Verilen metin:
İmge nedir? “En genel kullanımıyla imge bir nesne, bir varlık hakkındaki zihinsel tasarımdır… Kısaca dış dünyanın, varlığın, gerçek ya da gerçek dışı bir şeyin ya da olgunun zihindeki tasarımına imge denir.”(6) Dünya, imge emziren anadır. Yeryüzündeki her şey kadar şair de buralıdır. İmgenin farklı aşamalardan geçip yaratılması bizi yanıltmamalıdır. Kaldı ki; “Dikkat edilirse imge etkin bir bilgi edinme yoludur aynı zamanda.”(7) Şu halde imge ve bilgi birbirini beslemektedir. Öyleyse şair, imgelemle yeni bilgiler sezdirendir.

Alıştırma gereksinimleri:
İmge kavramını ele alan metni son cümlesinden sonra sürdürün.

Sağlanan veriler:
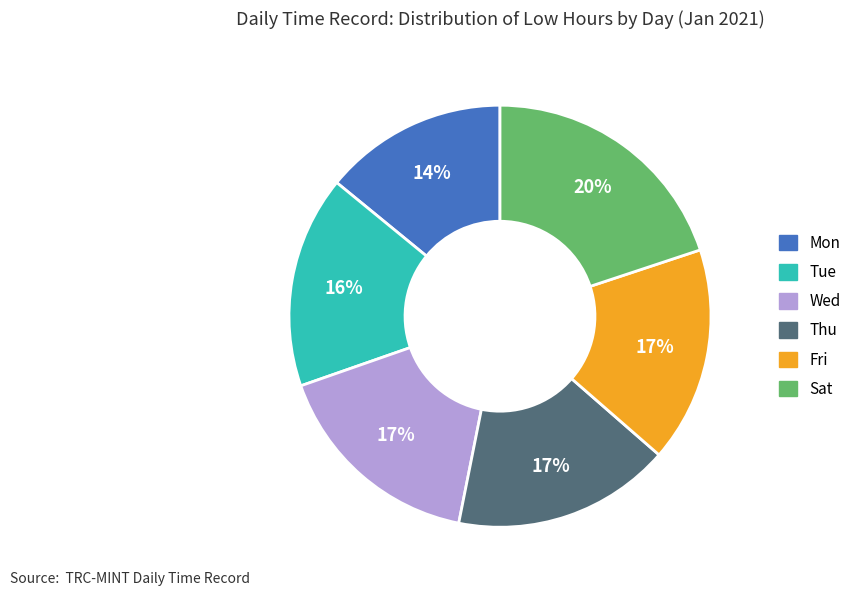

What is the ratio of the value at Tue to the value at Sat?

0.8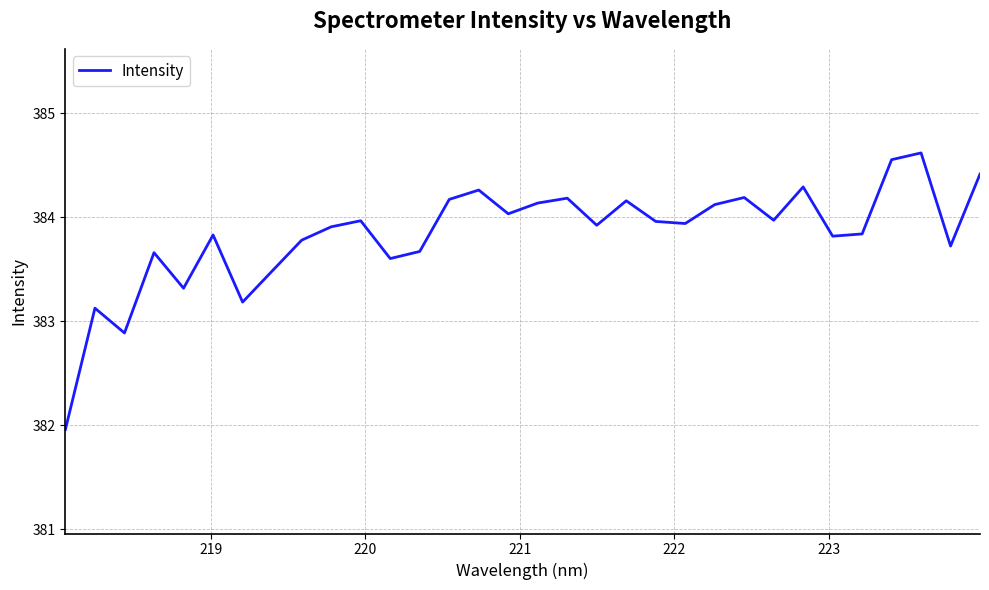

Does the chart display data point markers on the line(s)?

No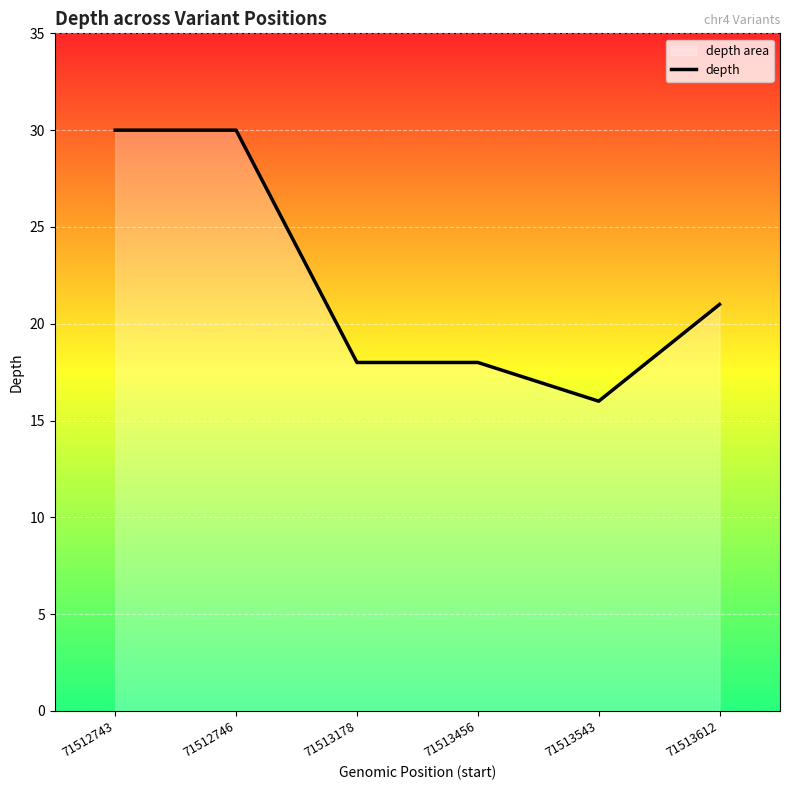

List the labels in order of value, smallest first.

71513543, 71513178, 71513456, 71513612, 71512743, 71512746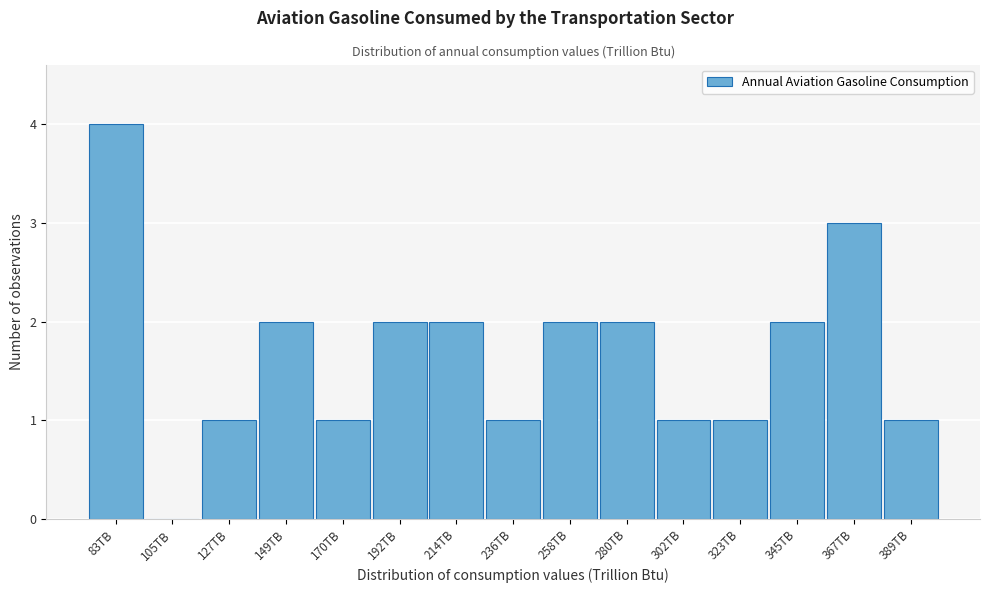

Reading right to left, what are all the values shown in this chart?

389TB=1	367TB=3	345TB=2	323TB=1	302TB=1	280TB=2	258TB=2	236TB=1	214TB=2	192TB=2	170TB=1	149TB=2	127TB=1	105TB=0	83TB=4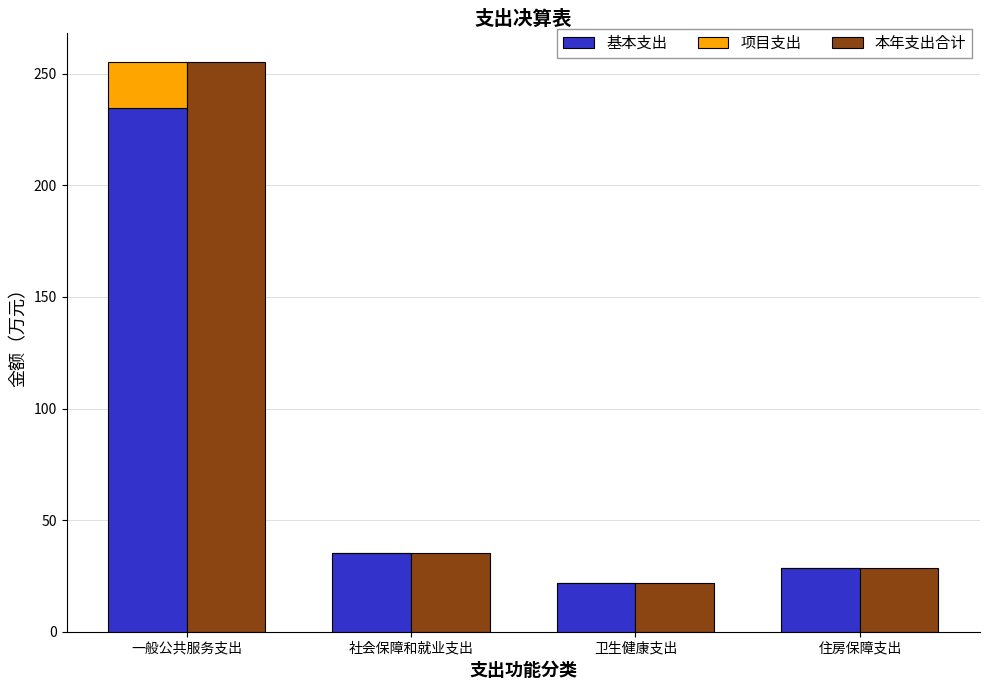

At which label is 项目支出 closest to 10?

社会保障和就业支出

==

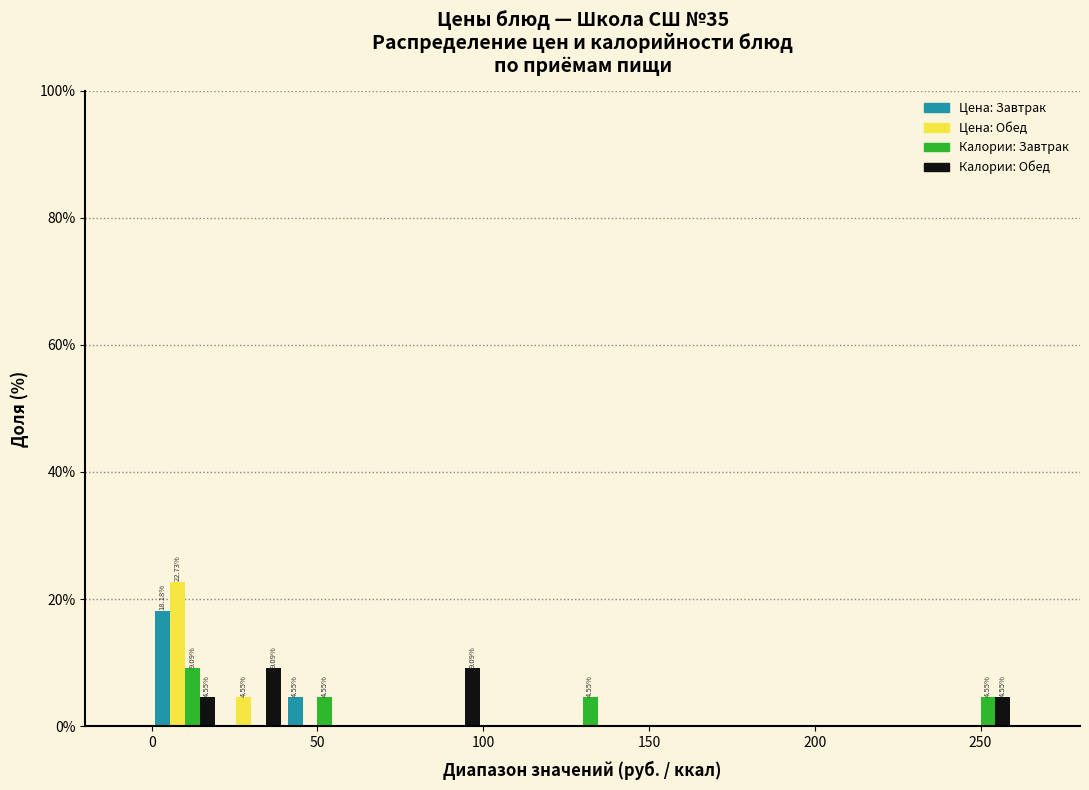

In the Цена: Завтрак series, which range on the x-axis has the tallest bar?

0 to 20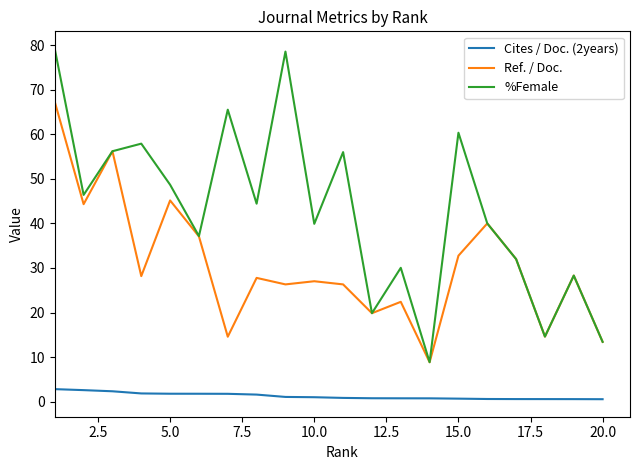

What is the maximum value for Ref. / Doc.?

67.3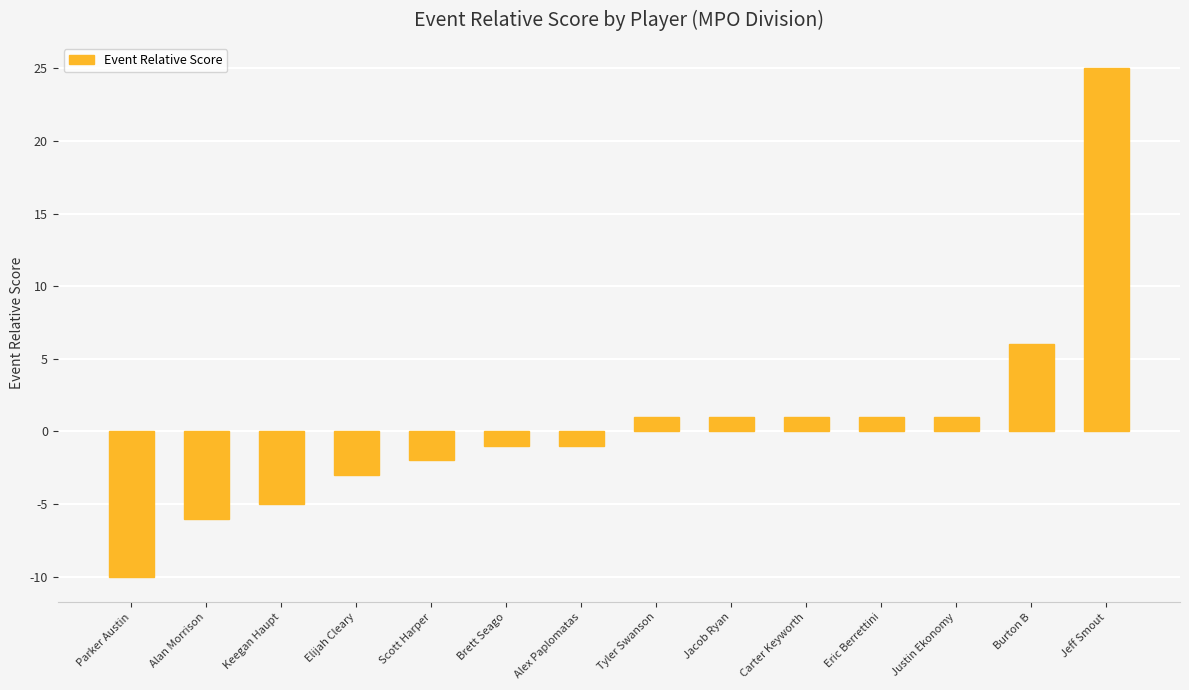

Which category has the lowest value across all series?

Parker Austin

---

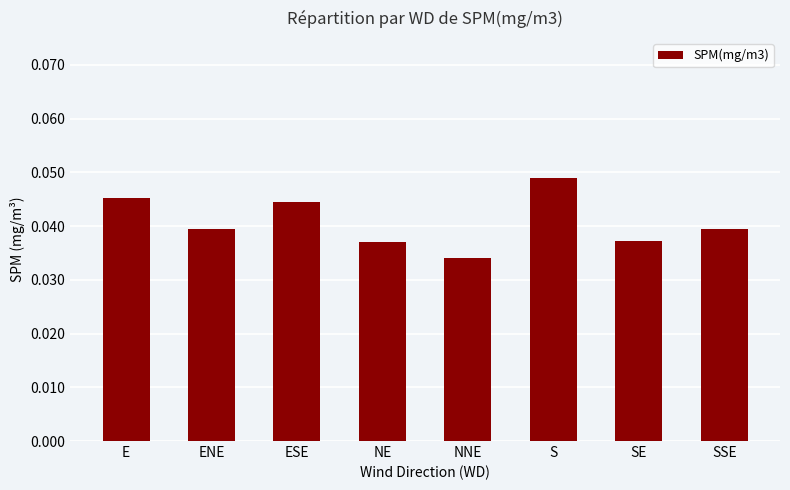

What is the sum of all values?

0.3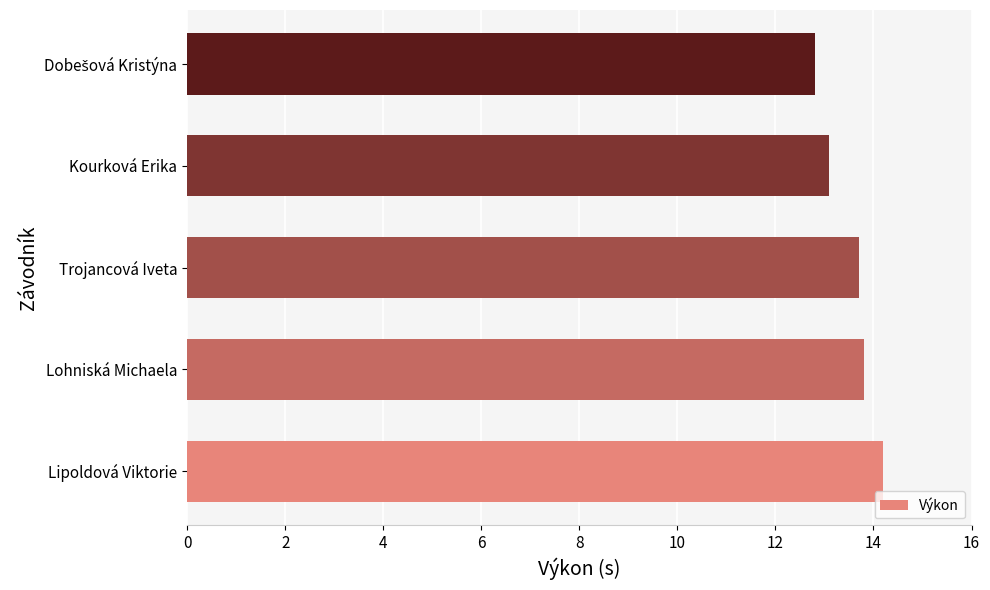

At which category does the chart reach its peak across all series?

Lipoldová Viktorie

Yazılı yanıt:
Freud’un “Araştırmalarımla ilgili nereye gittiysem bir şairin benden önce oraya uğradığını gördüm.” sözü, şair sezgisinin bilgiye öncülüğü açısından önemlidir. Bu ağırlık şiirin başlangıçtaki havasına dönmesidir sanki. Vecihi Timuroğlu’nun şu saptaması, imgenin gözesini bize bildirir: “Sanatsal imgenin en özgün niteliği, taşıdığı içeriğin insan yaşamındaki yerinden ve anlamından geliyor. Nedir bu anlam? Nereden kaynaklanıyor? Yanıtı, tarihsel olandadır.”(8)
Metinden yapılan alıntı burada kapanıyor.